* Bloco de texto *

Absolutamente nada. Você acorda, olha sua agenda mental e não há mais nada, você até se sente aliviado por não ter uma consciência a te cobrar o que fazer, entretanto você realmente não sabe o que fazer. Ok, você acorda todos os dias o mesmo horário, com a mesma cara de sempre, nada mudou até agora. Nada substancial. Tanto faz é o que você pensa,olha para os seus livros, alguns são fúteis, outros são mais fúteis ainda, alguns você nunca se lembrará que algum dia leu, eles não te atraem de forma alguma. Passam-se duas horas, três horas, sua consciência diz que é hora de comer, mas não, não o seu corpo, o seu corpo ficaria por mais várias horas sem comer, e você não sabe bem o porquê de nada, mas tem que seguir os protocolos.

* Tarefas obrigatórias *
**a)** Edite o texto sobre a rotina vazia: reescreva o trecho de "Absolutamente nada. Você" até "seguir os protocolos.", substituindo "livros" por "cadernos".
**b)** No texto sobre a rotina vazia, o que a consciência diz depois de passadas duas ou três horas?
**c)** Dê continuidade ao texto sobre a rotina vazia, começando logo após a última frase apresentada.

* Registros listados *
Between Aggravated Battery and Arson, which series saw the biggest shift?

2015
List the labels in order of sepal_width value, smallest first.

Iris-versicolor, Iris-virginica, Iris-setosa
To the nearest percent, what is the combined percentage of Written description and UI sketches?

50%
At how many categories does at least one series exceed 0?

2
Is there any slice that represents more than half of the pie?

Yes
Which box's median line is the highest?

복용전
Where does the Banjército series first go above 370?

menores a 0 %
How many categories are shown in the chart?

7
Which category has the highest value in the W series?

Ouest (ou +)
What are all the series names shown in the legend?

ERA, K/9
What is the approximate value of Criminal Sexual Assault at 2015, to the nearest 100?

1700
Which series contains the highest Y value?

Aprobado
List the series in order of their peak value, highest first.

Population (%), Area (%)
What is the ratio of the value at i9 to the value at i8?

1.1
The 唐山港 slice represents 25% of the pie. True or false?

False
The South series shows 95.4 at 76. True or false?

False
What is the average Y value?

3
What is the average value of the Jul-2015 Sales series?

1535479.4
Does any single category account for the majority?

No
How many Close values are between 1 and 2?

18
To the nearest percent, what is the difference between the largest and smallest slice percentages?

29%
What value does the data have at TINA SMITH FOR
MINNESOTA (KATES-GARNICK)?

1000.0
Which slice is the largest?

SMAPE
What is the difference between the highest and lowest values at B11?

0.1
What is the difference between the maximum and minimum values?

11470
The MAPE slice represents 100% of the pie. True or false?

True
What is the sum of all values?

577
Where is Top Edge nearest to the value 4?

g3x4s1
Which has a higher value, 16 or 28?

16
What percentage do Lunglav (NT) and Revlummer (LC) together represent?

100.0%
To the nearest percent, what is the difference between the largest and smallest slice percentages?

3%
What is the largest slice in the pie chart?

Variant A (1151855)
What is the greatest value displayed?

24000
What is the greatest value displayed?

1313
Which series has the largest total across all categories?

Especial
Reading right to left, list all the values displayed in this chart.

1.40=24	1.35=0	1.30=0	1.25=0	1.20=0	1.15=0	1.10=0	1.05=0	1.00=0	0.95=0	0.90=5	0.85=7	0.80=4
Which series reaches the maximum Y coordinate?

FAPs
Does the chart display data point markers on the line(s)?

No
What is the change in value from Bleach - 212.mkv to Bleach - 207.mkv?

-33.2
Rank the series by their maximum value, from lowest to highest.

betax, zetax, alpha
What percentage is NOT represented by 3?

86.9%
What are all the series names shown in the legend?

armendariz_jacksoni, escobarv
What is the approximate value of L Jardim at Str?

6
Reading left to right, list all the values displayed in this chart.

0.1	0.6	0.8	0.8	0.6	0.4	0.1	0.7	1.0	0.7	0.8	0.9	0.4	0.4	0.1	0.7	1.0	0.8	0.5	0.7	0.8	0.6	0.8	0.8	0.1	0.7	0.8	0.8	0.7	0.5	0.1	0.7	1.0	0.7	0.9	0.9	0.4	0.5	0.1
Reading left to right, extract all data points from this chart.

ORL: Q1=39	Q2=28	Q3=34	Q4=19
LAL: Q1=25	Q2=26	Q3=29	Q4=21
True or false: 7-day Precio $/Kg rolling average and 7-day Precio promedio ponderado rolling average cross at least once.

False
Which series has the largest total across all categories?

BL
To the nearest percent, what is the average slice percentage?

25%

* Respostas dos exercícios *
**a)**
Absolutamente nada. Você acorda, olha sua agenda mental e não há mais nada, você até se sente aliviado por não ter uma consciência a te cobrar o que fazer, entretanto você realmente não sabe o que fazer. Ok, você acorda todos os dias o mesmo horário, com a mesma cara de sempre, nada mudou até agora. Nada substancial. Tanto faz é o que você pensa,olha para os seus cadernos, alguns são fúteis, outros são mais fúteis ainda, alguns você nunca se lembrará que algum dia leu, eles não te atraem de forma alguma. Passam-se duas horas, três horas, sua consciência diz que é hora de comer, mas não, não o seu corpo, o seu corpo ficaria por mais várias horas sem comer, e você não sabe bem o porquê de nada, mas tem que seguir os protocolos.

**b)** Que é hora de comer.

**c)**
Você perde alguns minutos com um livro, alguns minutos com um instrumento, alguns minutos pensando sobre quem não muda, o dia vai passando, chega finalmente a parte que você mais gosta, quando tudo vai ficando azul frio, azul é legal, mas talvez esteja se tornando comum demais, provavelmente é melhor você escolher algum tom original de azul pra poder voltar a se sentir único. Tudo bem, não tem problema, agora o dia está acabando, você gastou algumas horas com rostos distantes, falsos e mágicos, remédios doces, mas por alguns segundos você infelizmente se pergunta, o dia realmente está acabando? Quer dizer, quando o dia acaba? Por que ele acaba? O que fazer quando ele acaba? E agora?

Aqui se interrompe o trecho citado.